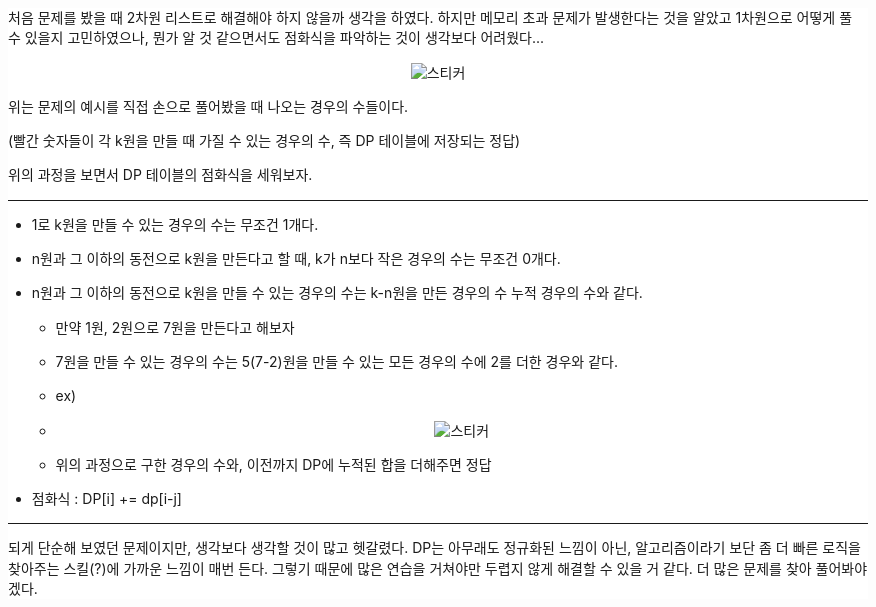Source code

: 처음 문제를 봤을 때 2차원 리스트로 해결해야 하지 않을까 생각을 하였다. 하지만 메모리 초과 문제가 발생한다는 것을 알았고 1차원으로 어떻게 풀 수 있을지 고민하였으나, 뭔가 알 것 같으면서도 점화식을 파악하는 것이 생각보다 어려웠다...

<p align="center"><img src="https://user-images.githubusercontent.com/97505799/182061455-1bfeb397-c816-4362-b225-b933a023bf8b.jpg" alt="스티커" width="100%"></p>

위는 문제의 예시를 직접 손으로 풀어봤을 때 나오는 경우의 수들이다.

(빨간 숫자들이 각 k원을 만들 때 가질 수 있는 경우의 수, 즉 DP 테이블에 저장되는 정답)

위의 과정을 보면서 DP 테이블의 점화식을 세워보자.

---

- 1로 k원을 만들 수 있는 경우의 수는 무조건 1개다.

- n원과 그 이하의 동전으로 k원을 만든다고 할 때, k가 n보다 작은 경우의 수는 무조건 0개다.

- n원과 그 이하의 동전으로 k원을 만들 수 있는 경우의 수는 k-n원을 만든 경우의 수 누적 경우의 수와 같다.

  - 만약 1원, 2원으로 7원을 만든다고 해보자

  - 7원을 만들 수 있는 경우의 수는 5(7-2)원을 만들 수 있는 모든 경우의 수에 2를 더한 경우와 같다.

  - ex)

  - <p align="center"><img src="https://user-images.githubusercontent.com/97505799/182064190-3c13a9ae-77a0-42b2-9975-aa86a69abe39.jpg" alt="스티커" width="100%"></p>

  - 위의 과정으로 구한 경우의 수와, 이전까지 DP에 누적된 합을 더해주면 정답

- 점화식 : DP[i] += dp[i-j]

---

되게 단순해 보였던 문제이지만, 생각보다 생각할 것이 많고 헷갈렸다. DP는 아무래도 정규화된 느낌이 아닌, 알고리즘이라기 보단 좀 더 빠른 로직을 찾아주는 스킬(?)에 가까운 느낌이 매번 든다. 그렇기 때문에 많은 연습을 거쳐야만 두렵지 않게 해결할 수 있을 거 같다. 더 많은 문제를 찾아 풀어봐야겠다.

++++++++++++++++++++

(Your instructions): The response should consist of the number of lines in the data that hold the word "center", with nothing added.

(Exercise solution): 2